# What is needed
What lines in the records below hold the string "auch"? Please show them.

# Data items
┄┄┄┄┄┄┄┄┄┄
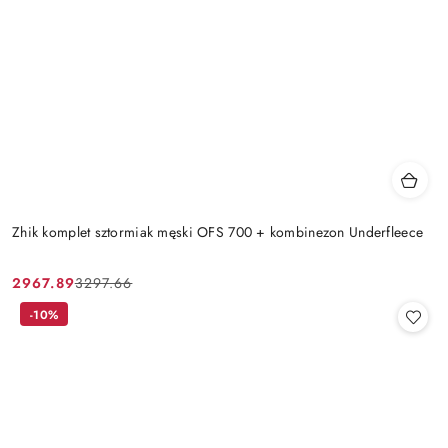
Zhik komplet sztormiak męski OFS 700 + kombinezon Underfleece
2967.89
3297.66
Cena
Cena
promocyjna:
przed
-10%
promocją:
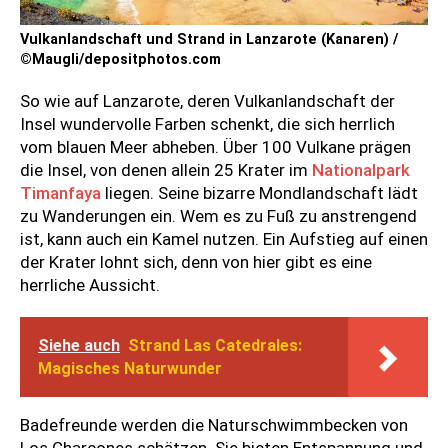
Vulkanlandschaft und Strand in Lanzarote (Kanaren) /
©Maugli/depositphotos.com
So wie auf Lanzarote, deren Vulkanlandschaft der
Insel wundervolle Farben schenkt, die sich herrlich
vom blauen Meer abheben. Über 100 Vulkane prägen
die Insel, von denen allein 25 Krater im
Nationalpark
Timanfaya
liegen. Seine bizarre Mondlandschaft lädt
zu Wanderungen ein. Wem es zu Fuß zu anstrengend
ist, kann auch ein Kamel nutzen. Ein Aufstieg auf einen
der Krater lohnt sich, denn von hier gibt es eine
herrliche Aussicht.
Siehe auch
Strand Las Catedrales:
Magisches Naturwunder
Badefreunde werden die Naturschwimmbecken von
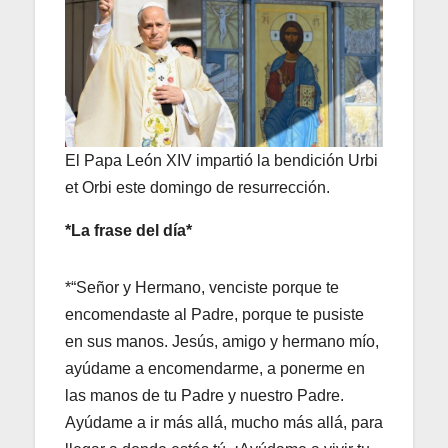
El Papa León XIV impartió la bendición Urbi
et Orbi este domingo de resurrección.
*La frase del día*
*“Señor y Hermano, venciste porque te
encomendaste al Padre, porque te pusiste
en sus manos. Jesús, amigo y hermano mío,
ayúdame a encomendarme, a ponerme en
las manos de tu Padre y nuestro Padre.
Ayúdame a ir más allá, mucho más allá, para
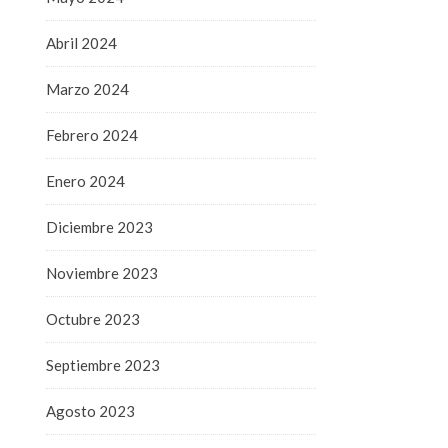
Abril 2024
Marzo 2024
Febrero 2024
Enero 2024
Diciembre 2023
Noviembre 2023
Octubre 2023
Septiembre 2023
Agosto 2023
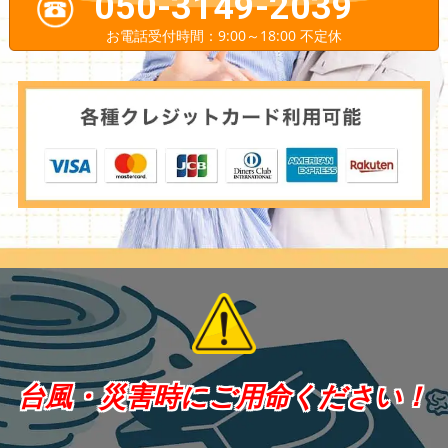
050-3149-2039
お電話受付時間：9:00～18:00 不定休
台風・災害時にご用命ください！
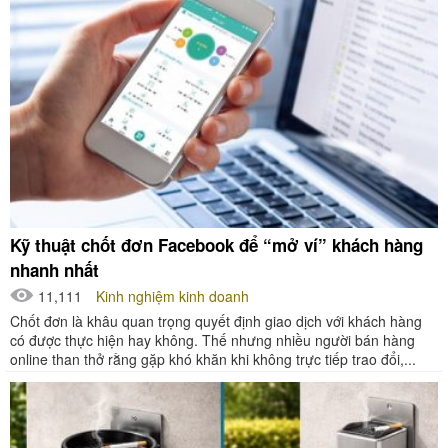
Kỹ thuật chốt đơn Facebook để “mở ví” khách hàng
nhanh nhất
11,111
Kinh nghiệm kinh doanh
Chốt đơn là khâu quan trọng quyết định giao dịch với khách hàng
có được thực hiện hay không. Thế nhưng nhiều người bán hàng
online than thở rằng gặp khó khăn khi không trực tiếp trao đổi,...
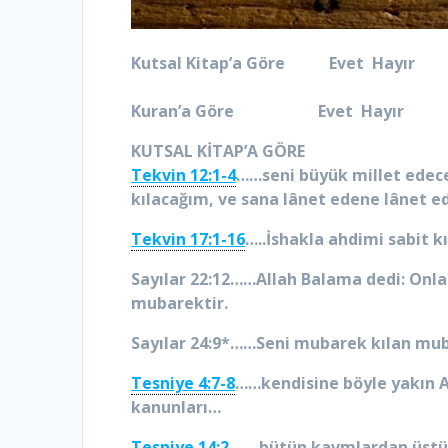
Kutsal Kitap’a Göre Evet Hayır
Kuran’a Göre Evet Hayır
KUTSAL KİTAP’A GÖRE
Tekvin 12:1-4
……seni büyük millet edec
kılacağım, ve sana lânet edene lânet e
Tekvin 17:1-16
…..İshakla ahdimi sabit k
Sayılar 22:12……Allah Balama dedi: Onla
mubarektir.
Sayılar 24:9*……Seni mubarek kılan muba
Tesniye 4:7-8
……kendisine böyle yakın Al
kanunları…
Tesniye 14:2
…….bütün kavmlardan üstün 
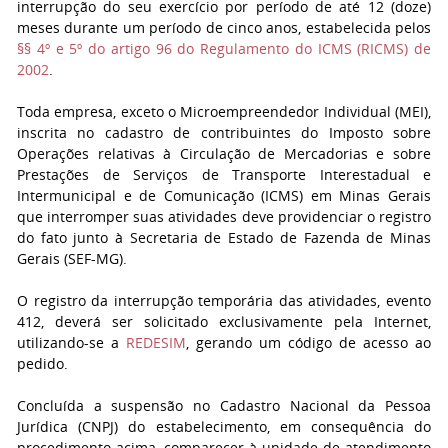
interrupção do seu exercício por período de até 12 (doze)
meses durante um período de cinco anos, estabelecida pelos
§§ 4º e 5º do artigo 96 do Regulamento do ICMS (RICMS) de
2002
.
Toda empresa, exceto o Microempreendedor Individual (MEI),
inscrita no cadastro de contribuintes do Imposto sobre
Operações relativas à Circulação de Mercadorias e sobre
Prestações de Serviços de Transporte Interestadual e
Intermunicipal e de Comunicação (ICMS) em Minas Gerais
que interromper suas atividades deve providenciar o registro
do fato junto à Secretaria de Estado de Fazenda de Minas
Gerais (SEF-MG).
O registro da interrupção temporária das atividades, evento
412, deverá ser solicitado exclusivamente pela Internet,
utilizando-se a
REDESIM
, gerando um código de acesso ao
pedido.
Concluída a suspensão no Cadastro Nacional da Pessoa
Jurídica (CNPJ) do estabelecimento, em consequência do
procedimento acima, comparecer à unidade de atendimento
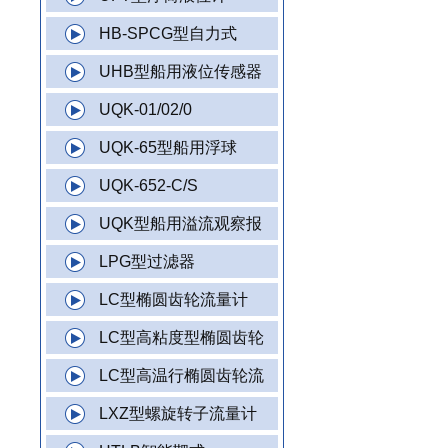
HB-SPCG型自力式
UHB型船用液位传感器
UQK-01/02/0
UQK-65型船用浮球
UQK-652-C/S
UQK型船用溢流观察报
LPG型过滤器
LC型椭圆齿轮流量计
LC型高粘度型椭圆齿轮
LC型高温行椭圆齿轮流
LXZ型螺旋转子流量计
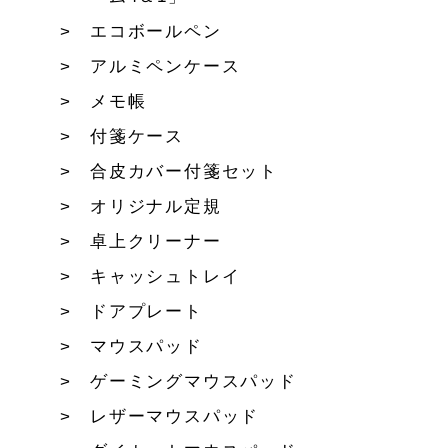
エコボールペン
アルミペンケース
メモ帳
付箋ケース
合皮カバー付箋セット
オリジナル定規
卓上クリーナー
キャッシュトレイ
ドアプレート
マウスパッド
ゲーミングマウスパッド
レザーマウスパッド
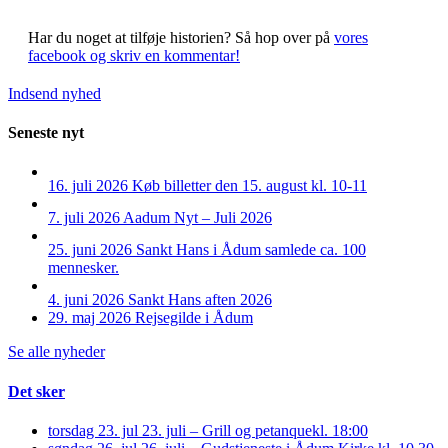
Har du noget at tilføje historien?
Så hop over på
vores
facebook og skriv en kommentar!
Indsend nyhed
Seneste nyt
16. juli 2026
Køb billetter den 15. august kl. 10-11
7. juli 2026
Aadum Nyt – Juli 2026
25. juni 2026
Sankt Hans i Ådum samlede ca. 100
mennesker.
4. juni 2026
Sankt Hans aften 2026
29. maj 2026
Rejsegilde i Ådum
Se alle nyheder
Det sker
torsdag 23. jul
23. juli – Grill og petanque
kl. 18:00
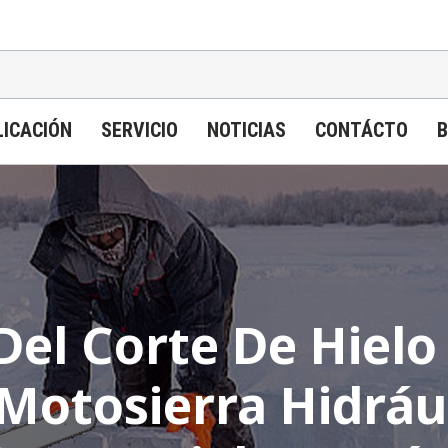
LICACIÓN
SERVICIO
NOTICIAS
CONTÁCTO
B
Del Corte De Hielo
Motosierra Hidrá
┄┄┄┄┄┄┄┄┄┄
# Answer to this exercise
ist, kann auch ein Kamel nutzen. Ein Aufstieg auf einen
Siehe auch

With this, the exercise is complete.